**DATA EXTRACTS:**
******************************
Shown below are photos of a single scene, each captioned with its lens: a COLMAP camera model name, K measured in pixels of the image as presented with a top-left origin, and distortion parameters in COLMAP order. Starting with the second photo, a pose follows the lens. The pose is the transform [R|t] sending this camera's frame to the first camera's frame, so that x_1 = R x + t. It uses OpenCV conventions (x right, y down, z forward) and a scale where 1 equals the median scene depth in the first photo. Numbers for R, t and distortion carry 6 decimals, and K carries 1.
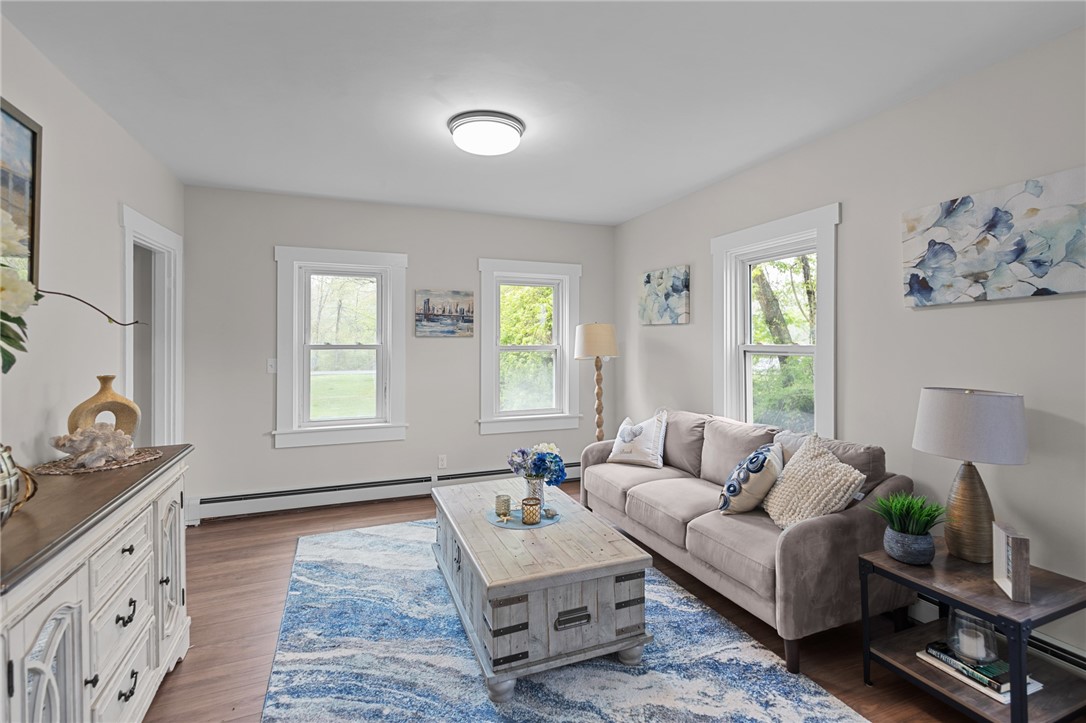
lens RADIAL K [[511.1, 0, 542.7], [0, 511.1, 347.2], [0, 0, 1]] dist [0.006660, -0.000768]
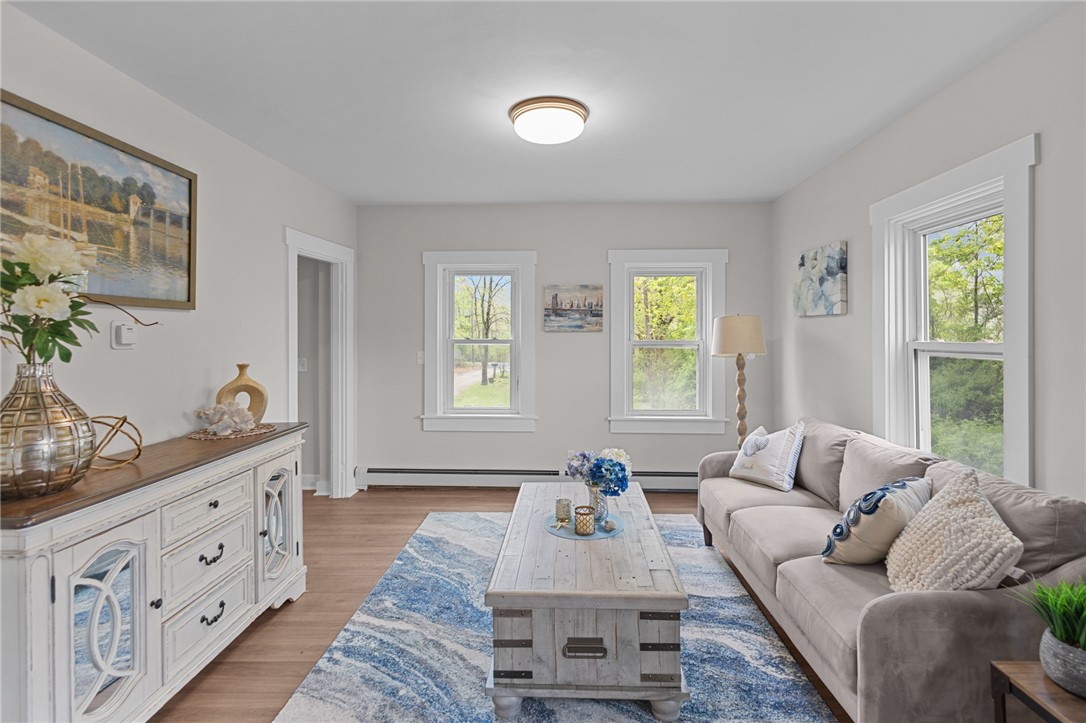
lens RADIAL K [[511.0, 0, 546.5], [0, 511.0, 340.1], [0, 0, 1]] dist [0.005796, -0.000080]
pose [[0.912456, 0.004358, -0.409151, 0.310452], [-0.004806, 0.999988, -0.000068, -0.006346], [0.409146, 0.002028, 0.912467, 0.134606]]
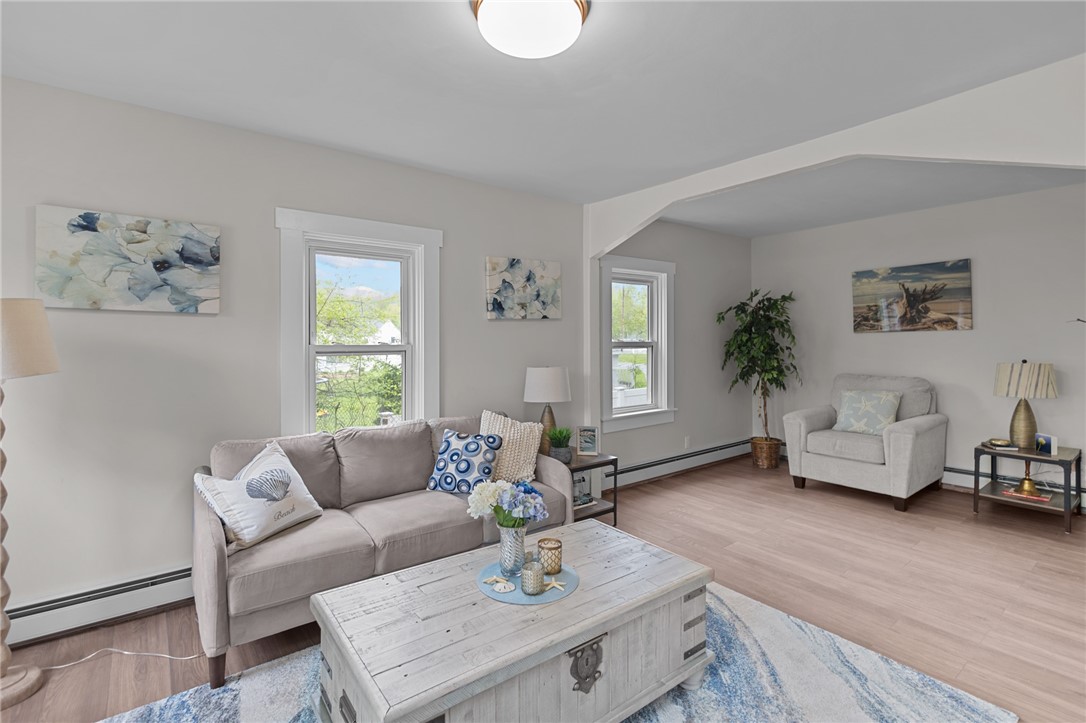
lens RADIAL K [[511.0, 0, 546.5], [0, 511.0, 340.1], [0, 0, 1]] dist [0.005796, -0.000080]
pose [[-0.277406, -0.001617, 0.960751, -0.817999], [0.006444, 0.999973, 0.003544, -0.018543], [-0.960731, 0.007174, -0.277388, 1.279215]]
******************************
**ASSIGNED TASK:** Transcribe all of the listing precisely. The images stay out of it.

**ANSWER SECTION:**
Shown below are photos of a single scene, each captioned with its lens: a COLMAP camera model name, K measured in pixels of the image as presented with a top-left origin, and distortion parameters in COLMAP order. Starting with the second photo, a pose follows the lens. The pose is the transform [R|t] sending this camera's frame to the first camera's frame, so that x_1 = R x + t. It uses OpenCV conventions (x right, y down, z forward) and a scale where 1 equals the median scene depth in the first photo. Numbers for R, t and distortion carry 6 decimals, and K carries 1.
lens RADIAL K [[511.1, 0, 542.7], [0, 511.1, 347.2], [0, 0, 1]] dist [0.006660, -0.000768]
lens RADIAL K [[511.0, 0, 546.5], [0, 511.0, 340.1], [0, 0, 1]] dist [0.005796, -0.000080]
pose [[0.912456, 0.004358, -0.409151, 0.310452], [-0.004806, 0.999988, -0.000068, -0.006346], [0.409146, 0.002028, 0.912467, 0.134606]]
lens RADIAL K [[511.0, 0, 546.5], [0, 511.0, 340.1], [0, 0, 1]] dist [0.005796, -0.000080]
pose [[-0.277406, -0.001617, 0.960751, -0.817999], [0.006444, 0.999973, 0.003544, -0.018543], [-0.960731, 0.007174, -0.277388, 1.279215]]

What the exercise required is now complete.